Hope glowed in the older man's eyes. "It's from my wife," he said softly. "Harry gave me this just now. She must have wrote me, same as I wrote her."
"False River Jones is here?"
Baptiste shrugged. "He must be."
Kiki started to speak, then turned and walked quickly away to the hearth, where she sat mending the fire. It occurred to January suddenly that the cook might know of the trader's whereabouts.
She had, after all, her own wares to vend.
It was not lost on him, either, that salts of mercury was a town poison, something not obtainable by merely boiling up leaves or bark. It could be bought quickly, and quickly passed from hand to hand.
As January unfolded the sheet he saw again the woman's bright-colored dress, and the way she'd run through the crowd on the levee with her skirts gathered up in her hands.
"Beloved," he read. The spiky French handwriting was clear and the spelling good. Since it was forbidden by law to teach slaves to read or write, it was clear that Baptiste's wife had sought someone to write for her, as her husband had petitioned Hannibal.

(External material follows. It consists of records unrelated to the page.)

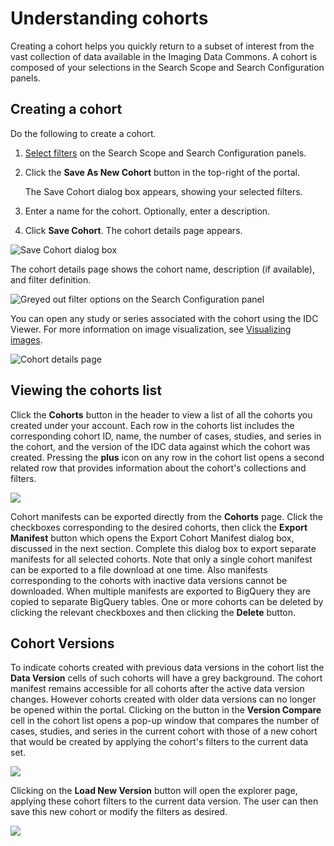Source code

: # Understanding cohorts

Creating a cohort helps you quickly return to a subset of interest from the vast collection of data available in the Imaging Data Commons. A cohort is composed of your selections in the Search Scope and Search Configuration panels.

## Creating a cohort

Do the following to create a cohort.

1. [Select filters](./#defining-search-scope-and-configuration) on the Search Scope and Search Configuration panels.
2.  Click the **Save As New Cohort** button in the top-right of the portal.

    The Save Cohort dialog box appears, showing your selected filters.
3. Enter a name for the cohort. Optionally, enter a description.
4. Click **Save Cohort**. The cohort details page appears.

![Save Cohort dialog box](../../.gitbook/assets/save-cohort-confirmation-v2.png)

The cohort details page shows the cohort name, description (if available), and filter definition.

![Greyed out filter options on the Search Configuration panel](../../.gitbook/assets/screen-shot-2021-03-02-at-9.15.10-am.png)

You can open any study or series associated with the cohort using the IDC Viewer. For more information on image visualization, see [Visualizing images](../visualization.md).

![Cohort details page](../../.gitbook/assets/cohort\_details-page.png)

## Viewing the cohorts list

Click the **Cohorts** button in the header to view a list of all the cohorts you created under your account. Each row in the cohorts list includes the corresponding cohort ID, name, the number of cases, studies, and series in the cohort, and the version of the IDC data against which the cohort was created. Pressing the **plus** icon on any row in the cohort list opens a second related row that provides information about the cohort's collections and filters.

![](../../.gitbook/assets/screen-shot-2021-06-07-at-9.12.08-am.png)

Cohort manifests can be exported directly from the **Cohorts** page. Click the checkboxes corresponding to the desired cohorts, then click the **Export Manifest** button which opens the Export Cohort Manifest dialog box, discussed in the next section. Complete this dialog box to export separate manifests for all selected cohorts. Note that only a single cohort manifest can be exported to a file download at one time. Also manifests corresponding to the cohorts with inactive data versions cannot be downloaded. When multiple manifests are exported to BigQuery they are copied to separate BigQuery tables. One or more cohorts can be deleted by clicking the relevant checkboxes and then clicking the **Delete** button.

## Cohort Versions

To indicate cohorts created with previous data versions in the cohort list the **Data Version** cells of such cohorts will have a grey background. The cohort manifest remains accessible for all cohorts after the active data version changes. However cohorts created with older data versions can no longer be opened within the portal. Clicking on the button in the **Version Compare** cell in the cohort list opens a pop-up window that compares the number of cases, studies, and series in the current cohort with those of a new cohort that would be created by applying the cohort's filters to the current data set.

![](../../.gitbook/assets/screen-shot-2021-06-07-at-2.02.08-pm.png)

Clicking on the **Load New Version** button will open the explorer page, applying these cohort filters to the current data version. The user can then save this new cohort or modify the filters as desired.

![](<../../.gitbook/assets/screen-shot-2021-06-09-at-8.46.36-am (1) (1) (1) (1) (1) (1).png>)
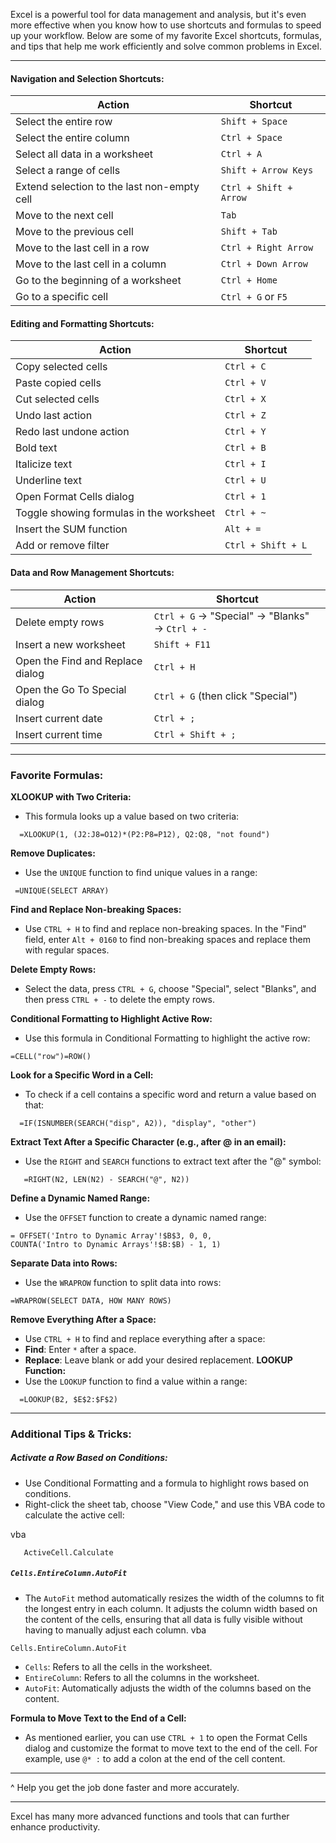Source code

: Excel is a powerful tool for data management and analysis, but it's even more effective when you know how to use shortcuts and formulas to speed up your workflow. Below are some of my favorite Excel shortcuts, formulas, and tips that help me work efficiently and solve common problems in Excel.

---
#### **Navigation and Selection Shortcuts:**

|**Action**|**Shortcut**|
|---|---|
|Select the entire row|`Shift + Space`|
|Select the entire column|`Ctrl + Space`|
|Select all data in a worksheet|`Ctrl + A`|
|Select a range of cells|`Shift + Arrow Keys`|
|Extend selection to the last non-empty cell|`Ctrl + Shift + Arrow`|
|Move to the next cell|`Tab`|
|Move to the previous cell|`Shift + Tab`|
|Move to the last cell in a row|`Ctrl + Right Arrow`|
|Move to the last cell in a column|`Ctrl + Down Arrow`|
|Go to the beginning of a worksheet|`Ctrl + Home`|
|Go to a specific cell|`Ctrl + G` or `F5`|

#### **Editing and Formatting Shortcuts:**

|**Action**|**Shortcut**|
|---|---|
|Copy selected cells|`Ctrl + C`|
|Paste copied cells|`Ctrl + V`|
|Cut selected cells|`Ctrl + X`|
|Undo last action|`Ctrl + Z`|
|Redo last undone action|`Ctrl + Y`|
|Bold text|`Ctrl + B`|
|Italicize text|`Ctrl + I`|
|Underline text|`Ctrl + U`|
|Open Format Cells dialog|`Ctrl + 1`|
|Toggle showing formulas in the worksheet|`Ctrl + ~`|
|Insert the SUM function|`Alt + =`|
|Add or remove filter|`Ctrl + Shift + L`|

#### Data and Row Management Shortcuts:

|**Action**|**Shortcut**|
|---|---|
|Delete empty rows|`Ctrl + G` → "Special" → "Blanks" → `Ctrl + -`|
|Insert a new worksheet|`Shift + F11`|
|Open the Find and Replace dialog|`Ctrl + H`|
|Open the Go To Special dialog|`Ctrl + G` (then click "Special")|
|Insert current date|`Ctrl + ;`|
|Insert current time|`Ctrl + Shift + ;`|

---

### **Favorite Formulas:**

**XLOOKUP with Two Criteria:**
   - This formula looks up a value based on two criteria:

``` excel
  =XLOOKUP(1, (J2:J8=O12)*(P2:P8=P12), Q2:Q8, "not found")
  ```
**Remove Duplicates:**
  - Use the `UNIQUE` function to find unique values in a range:
   
``` excel
 =UNIQUE(SELECT ARRAY)
```

 **Find and Replace Non-breaking Spaces:**

- Use `CTRL + H` to find and replace non-breaking spaces. In the "Find" field, enter `Alt + 0160` to find non-breaking spaces and replace them with regular spaces.

 **Delete Empty Rows:**
- Select the data, press `CTRL + G`, choose "Special", select "Blanks", and then press `CTRL + -` to delete the empty rows.

**Conditional Formatting to Highlight Active Row:**

- Use this formula in Conditional Formatting to highlight the active row:

``` excel
=CELL("row")=ROW()
```

**Look for a Specific Word in a Cell:**
   - To check if a cell contains a specific word and return a value based on that:
   

``` excel
  =IF(ISNUMBER(SEARCH("disp", A2)), "display", "other")
  ```

 **Extract Text After a Specific Character (e.g., after @ in an email):**
   - Use the `RIGHT` and `SEARCH` functions to extract text after the "@" symbol:
   

``` excel
   =RIGHT(N2, LEN(N2) - SEARCH("@", N2))
   ```

 **Define a Dynamic Named Range:**
   - Use the `OFFSET` function to create a dynamic named range:
   
   ``` excel
   = OFFSET('Intro to Dynamic Array'!$B$3, 0, 0, 
   COUNTA('Intro to Dynamic Arrays'!$B:$B) - 1, 1)
  ```

**Separate Data into Rows:**
   - Use the `WRAPROW` function to split data into rows:
   
   ``` excel
  =WRAPROW(SELECT DATA, HOW MANY ROWS)
  ```
 
 **Remove Everything After a Space:**
   - Use `CTRL + H` to find and replace everything after a space:
   - **Find**: Enter `*` after a space.
   - **Replace**: Leave blank or add your desired replacement.
 **LOOKUP Function:**
   - Use the `LOOKUP` function to find a value within a range:
   
``` excel
  =LOOKUP(B2, $E$2:$F$2)
 ```


---
### **Additional Tips & Tricks:**

##### **Activate a Row Based on Conditions:**
- Use Conditional Formatting and a formula to highlight rows based on conditions.
- Right-click the sheet tab, choose "View Code," and use this VBA code to calculate the active cell:

vba
``` vba
   ActiveCell.Calculate
   ```
##### **`Cells.EntireColumn.AutoFit`**  
- The `AutoFit` method automatically resizes the width of the columns to fit the longest entry in each column. It adjusts the column width based on the content of the cells, ensuring that all data is fully visible without having to manually adjust each column.
vba

``` vba
Cells.EntireColumn.AutoFit
```

- `Cells`: Refers to all the cells in the worksheet.
- `EntireColumn`: Refers to all the columns in the worksheet.
- `AutoFit`: Automatically adjusts the width of the columns based on the content.


 **Formula to Move Text to the End of a Cell:**
   - As mentioned earlier, you can use `CTRL + 1` to open the Format Cells dialog and customize the format to move text to the end of the cell. For example, use `@* :` to add a colon at the end of the cell content.

---

 ^ Help you get the job done faster and more accurately.


---
Excel has many more advanced functions and tools that can further enhance productivity.

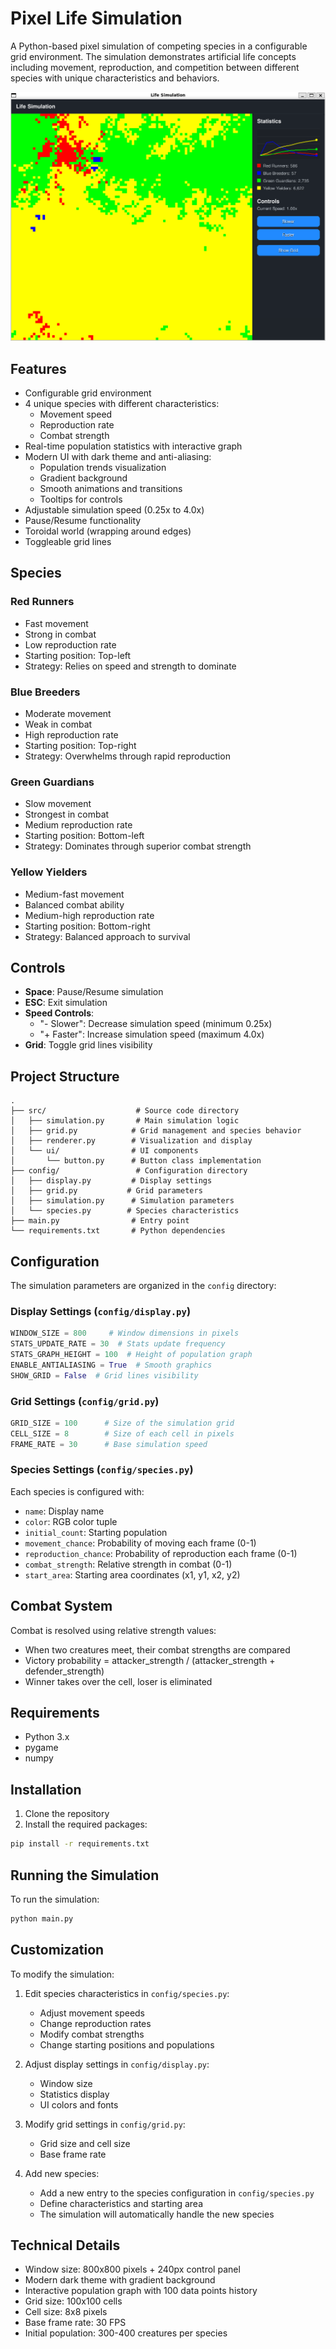 # Pixel Life Simulation

A Python-based pixel simulation of competing species in a configurable grid environment. The simulation demonstrates artificial life concepts including movement, reproduction, and competition between different species with unique characteristics and behaviors.

![Pixel Life Simulation](docs/images/image.png)

## Features

- Configurable grid environment
- 4 unique species with different characteristics:
  - Movement speed
  - Reproduction rate
  - Combat strength
- Real-time population statistics with interactive graph
- Modern UI with dark theme and anti-aliasing:
  - Population trends visualization
  - Gradient background
  - Smooth animations and transitions
  - Tooltips for controls
- Adjustable simulation speed (0.25x to 4.0x)
- Pause/Resume functionality
- Toroidal world (wrapping around edges)
- Toggleable grid lines

## Species

### Red Runners
- Fast movement
- Strong in combat
- Low reproduction rate
- Starting position: Top-left
- Strategy: Relies on speed and strength to dominate

### Blue Breeders
- Moderate movement
- Weak in combat
- High reproduction rate
- Starting position: Top-right
- Strategy: Overwhelms through rapid reproduction

### Green Guardians
- Slow movement
- Strongest in combat
- Medium reproduction rate
- Starting position: Bottom-left
- Strategy: Dominates through superior combat strength

### Yellow Yielders
- Medium-fast movement
- Balanced combat ability
- Medium-high reproduction rate
- Starting position: Bottom-right
- Strategy: Balanced approach to survival

## Controls

- **Space**: Pause/Resume simulation
- **ESC**: Exit simulation
- **Speed Controls**:
  - "- Slower": Decrease simulation speed (minimum 0.25x)
  - "+ Faster": Increase simulation speed (maximum 4.0x)
- **Grid**: Toggle grid lines visibility

## Project Structure

```
.
├── src/                    # Source code directory
│   ├── simulation.py       # Main simulation logic
│   ├── grid.py            # Grid management and species behavior
│   ├── renderer.py        # Visualization and display
│   └── ui/                # UI components
│       └── button.py      # Button class implementation
├── config/                 # Configuration directory
│   ├── display.py         # Display settings
│   ├── grid.py           # Grid parameters
│   ├── simulation.py      # Simulation parameters
│   └── species.py        # Species characteristics
├── main.py                # Entry point
└── requirements.txt       # Python dependencies
```

## Configuration

The simulation parameters are organized in the `config` directory:

### Display Settings (`config/display.py`)
```python
WINDOW_SIZE = 800     # Window dimensions in pixels
STATS_UPDATE_RATE = 30  # Stats update frequency
STATS_GRAPH_HEIGHT = 100  # Height of population graph
ENABLE_ANTIALIASING = True  # Smooth graphics
SHOW_GRID = False  # Grid lines visibility
```

### Grid Settings (`config/grid.py`)
```python
GRID_SIZE = 100      # Size of the simulation grid
CELL_SIZE = 8        # Size of each cell in pixels
FRAME_RATE = 30      # Base simulation speed
```

### Species Settings (`config/species.py`)
Each species is configured with:
- `name`: Display name
- `color`: RGB color tuple
- `initial_count`: Starting population
- `movement_chance`: Probability of moving each frame (0-1)
- `reproduction_chance`: Probability of reproduction each frame (0-1)
- `combat_strength`: Relative strength in combat (0-1)
- `start_area`: Starting area coordinates (x1, y1, x2, y2)

## Combat System

Combat is resolved using relative strength values:
- When two creatures meet, their combat strengths are compared
- Victory probability = attacker_strength / (attacker_strength + defender_strength)
- Winner takes over the cell, loser is eliminated

## Requirements

- Python 3.x
- pygame
- numpy

## Installation

1. Clone the repository
2. Install the required packages:
```bash
pip install -r requirements.txt
```

## Running the Simulation

To run the simulation:
```bash
python main.py
```

## Customization

To modify the simulation:

1. Edit species characteristics in `config/species.py`:
   - Adjust movement speeds
   - Change reproduction rates
   - Modify combat strengths
   - Change starting positions and populations

2. Adjust display settings in `config/display.py`:
   - Window size
   - Statistics display
   - UI colors and fonts

3. Modify grid settings in `config/grid.py`:
   - Grid size and cell size
   - Base frame rate

4. Add new species:
   - Add a new entry to the species configuration in `config/species.py`
   - Define characteristics and starting area
   - The simulation will automatically handle the new species

## Technical Details

- Window size: 800x800 pixels + 240px control panel
- Modern dark theme with gradient background
- Interactive population graph with 100 data points history
- Grid size: 100x100 cells
- Cell size: 8x8 pixels
- Base frame rate: 30 FPS
- Initial population: 300-400 creatures per species 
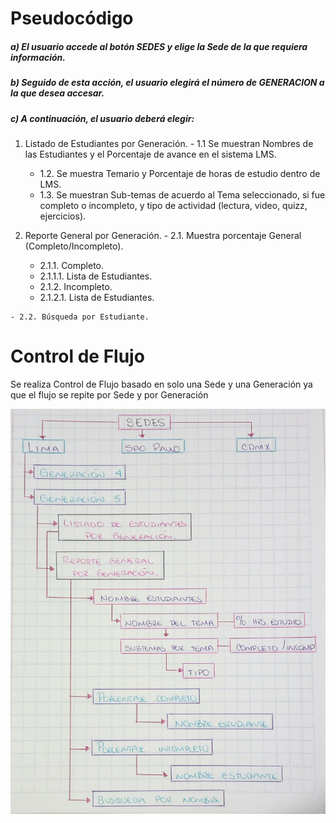 
# Pseudocódigo

 ##### a) El usuario accede al botón SEDES y elige la Sede de la que requiera información.
##### b) Seguido de esta acción, el usuario elegirá el número de GENERACION a la que desea accesar.
 ##### c) A continuación, el usuario deberá elegir:
 

  1. Listado de Estudiantes por Generación.
    - 1.1 Se muestran Nombres de las Estudiantes y el Porcentaje de avance en el sistema LMS.
      - 1.2. Se muestra Temario y Porcentaje de horas de estudio dentro de LMS.
       - 1.3. Se muestran Sub-temas de acuerdo al Tema seleccionado, si fue completo o incompleto, y tipo de actividad (lectura, video, quizz, ejercicios).
       

  2. Reporte General por Generación.
    - 2.1. Muestra porcentaje General (Completo/Incompleto).
      - 2.1.1. Completo.
       - 2.1.1.1. Lista de Estudiantes.
      - 2.1.2. Incompleto.
       -  2.1.2.1. Lista de Estudiantes.   
       
       
    - 2.2. Búsqueda por Estudiante.    
    
  # Control de Flujo
    
   Se realiza Control de Flujo basado en solo  una Sede y una Generación ya que el flujo se repite por Sede y por Generación
  
  ![LOGO](./imagenes/CF.jpg)
  




   

   

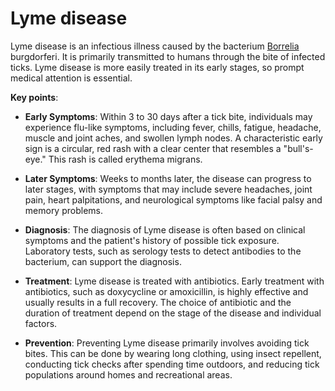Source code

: [//]: # (
source: gpt-3 + jph editing
tags: lyme toxins conditions
)

# Lyme disease

Lyme disease is an infectious illness caused by the bacterium [Borrelia](../borrelia/) burgdorferi. It is primarily transmitted to humans through the bite of infected ticks. Lyme disease is more easily treated in its early stages, so prompt medical attention is essential.

**Key points**:

* **Early Symptoms**: Within 3 to 30 days after a tick bite, individuals may experience flu-like symptoms, including fever, chills, fatigue, headache, muscle and joint aches, and swollen lymph nodes. A characteristic early sign is a circular, red rash with a clear center that resembles a "bull's-eye." This rash is called erythema migrans.

* **Later Symptoms**: Weeks to months later, the disease can progress to later stages, with symptoms that may include severe headaches, joint pain, heart palpitations, and neurological symptoms like facial palsy and memory problems.

* **Diagnosis**: The diagnosis of Lyme disease is often based on clinical symptoms and the patient's history of possible tick exposure. Laboratory tests, such as serology tests to detect antibodies to the bacterium, can support the diagnosis.

* **Treatment**: Lyme disease is treated with antibiotics. Early treatment with antibiotics, such as doxycycline or amoxicillin, is highly effective and usually results in a full recovery. The choice of antibiotic and the duration of treatment depend on the stage of the disease and individual factors.

* **Prevention**: Preventing Lyme disease primarily involves avoiding tick bites. This can be done by wearing long clothing, using insect repellent, conducting tick checks after spending time outdoors, and reducing tick populations around homes and recreational areas.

I pray God daily you are well and in a good place, and the people around you are kind. Monsieur Pierre is gone to France now with poor Madame, and I am with Monsieur Norbert on the Rue des Bons Enfants. He and his wife are good people. They wanted me to marry their coachman Emil but because I am married already they say I don't have to. Leon and Aurette are still with me and send their Papa all their love. I pray I will soon see you again. All my love, Odette."
"He's lucky." Kiki came back over to the table after Baptiste left with the letter folded close in the pocket next to his heart. Her hand flinched as she gathered up the used cup and saucer, set them aside.
"That his wife was sold to people who didn't take her children from her?" asked January. "Or make her marry one of their own slaves just to have everything convenient?"
"He's lucky to hear from them at all. So many don't. So many just... wonder."
"Do you know where he might be?" asked January. "The trader?"
Kiki hesitated, dark eyes shadowed in the firelight. Then she shook her head. "I have no use for him," she said.
Another howl of pain split the night, the desperate cry of a man pushed to the limit of what flesh will bear. January startled. But only Kiki's eyes moved, sliding sideways, gauging the sound as she would have gauged, by the brisk bubbling of water in the kettle, how long to leave eggs on the boil.
And as she turned away, January thought he saw her smile.
Shortly before dawn on Wednesday, the twenty-sixth of November, Simon Fourchet died. His young widow sent Jacko the groom with a note to Baton Rouge, with orders to locate Robert Fourchet; she dispatched another message to the Waller farm in New River where Sheriff Duffy was supposed to be staying with various members of his posse, giving an account of the new catastrophe.
In the predawn darkness, after the screaming at long last ceased, January climbed the little bluff above the new landing and took down the yellow bandanna from the branch of Michie Demosthenes the Oak.
He did not replace it.
It was time, he thought, to ask for help.